The average person has become depressingly comfortable with the surveillance dystopia we live in. For better or for worse, they’ve come to accept the fact that data about their lives is constantly being collected and analyzed. We’re at the point where a sizable chunk of people believe their smartphone is listening in on their personal conversations and tailoring advertisements to overheard keywords, yet it’s unlikely they’re troubled enough by the idea that they’d actually turn off the phone.
But even the most privacy-conscious among us probably wouldn’t consider our water usage to be any great secret. After all, what could anyone possibly learn from studying how much water you use? Well, as [Jason Bowling] has proven with his fascinating water-meter data research, it turns out you can learn a whole hell of a lot by watching water use patterns. By polling a whole-house water flow meter every second and running the resulting data through various machine learning algorithms, [Jason] found there is a lot of personal information hidden in this seemingly innocuous data stream.

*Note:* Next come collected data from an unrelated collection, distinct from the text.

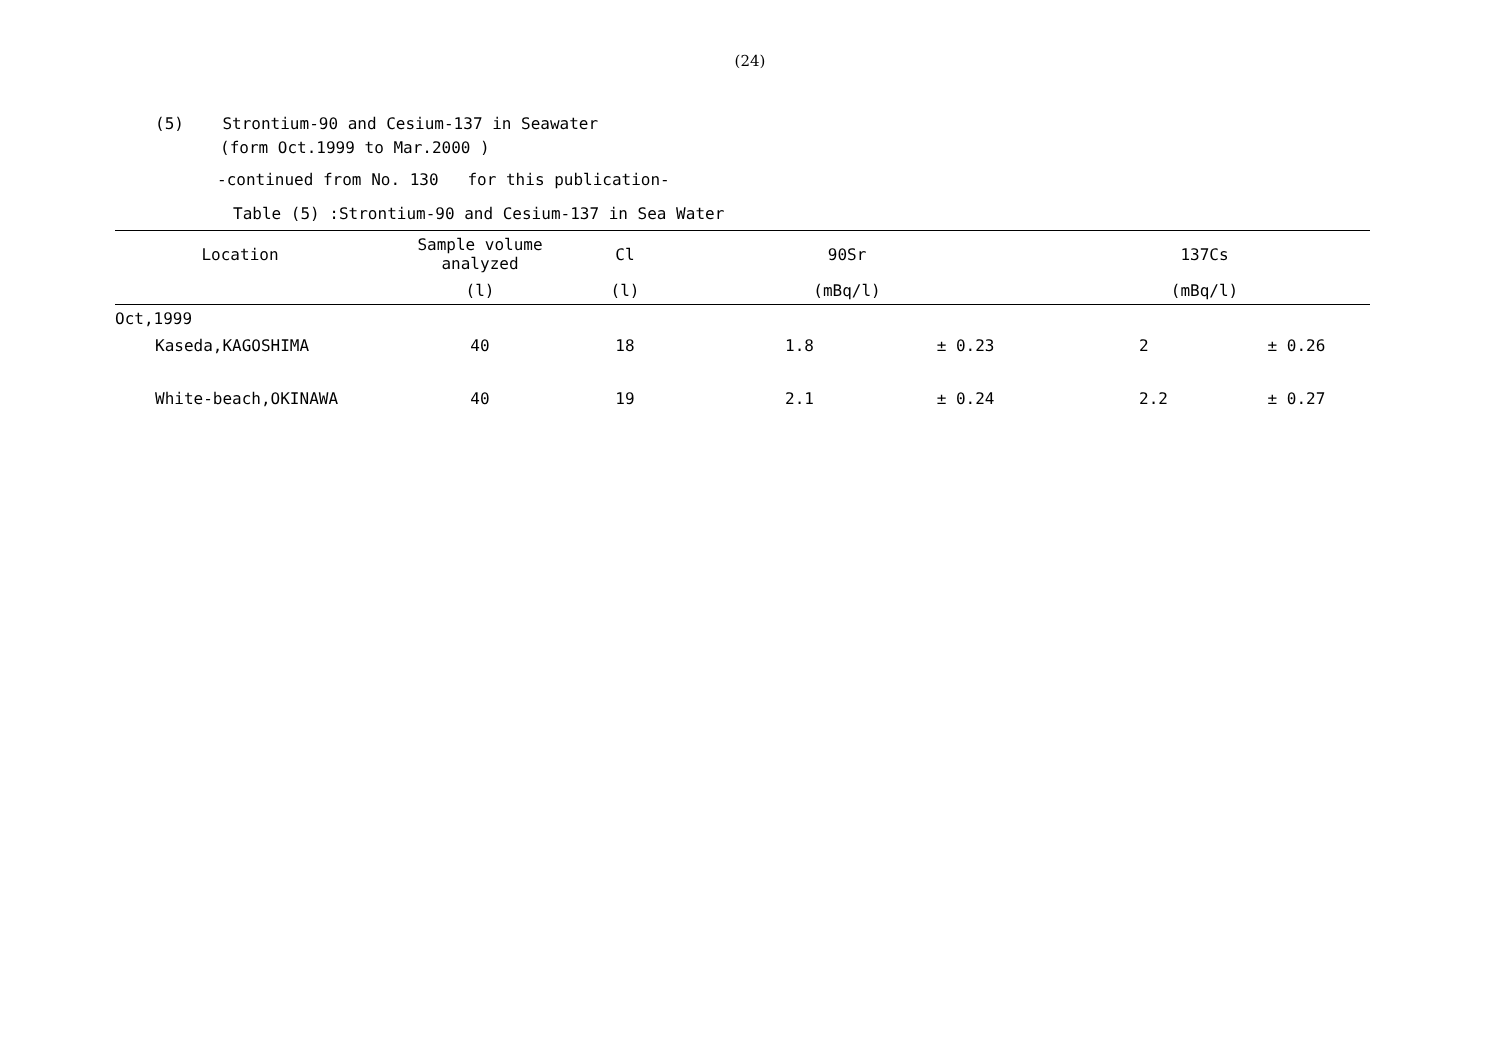(24)
(5) Strontium-90 and Cesium-137 in Seawater
(form Oct.1999 to Mar.2000 )
-continued from No. 130 for this publication-
Table (5) :Strontium-90 and Cesium-137 in Sea Water
| Location | Sample volume analyzed | Cl | 90Sr | | 137Cs | |
| --- | --- | --- | --- | --- | --- | --- |
| | (l) | (l) | (mBq/l) | | (mBq/l) | |
| Oct,1999 | | | | | | |
| Kaseda,KAGOSHIMA | 40 | 18 | 1.8 | ± 0.23 | 2 | ± 0.26 |
| White-beach,OKINAWA | 40 | 19 | 2.1 | ± 0.24 | 2.2 | ± 0.27 |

The key is that every water-consuming device in your home has a discernible “fingerprint” that, with enough time, can be identified and tracked. Appliances that always use the same amount of water, like an ice maker or dishwasher, are obvious spikes among the noise. But [Jason] was able to pick up even more subtle differences, such as which individual toilet in the home had been flushed and when.
Further, if you watch the data long enough, you can even start to identify information about individuals within the home. Want to know how many kids are in the family? Monitoring for frequent baths that don’t fill the tub all the way would be a good start. Want to know how restful somebody’s sleep was? A count of how many times the toilet was flushed overnight could give you an idea.
In terms of the privacy implications of what [Jason] has discovered, we’re mildly horrified. Especially since we’ve already seen how utility meters can be sniffed with nothing more exotic than an RTL-SDR. But on the other hand, his write-up is a fantastic look at how you can put machine learning to work in even the most unlikely of applications. The information he’s collected on using Python to classify time series data and create visualizations will undoubtedly be of interest to anyone who’s got a big data problem they’re looking to solve.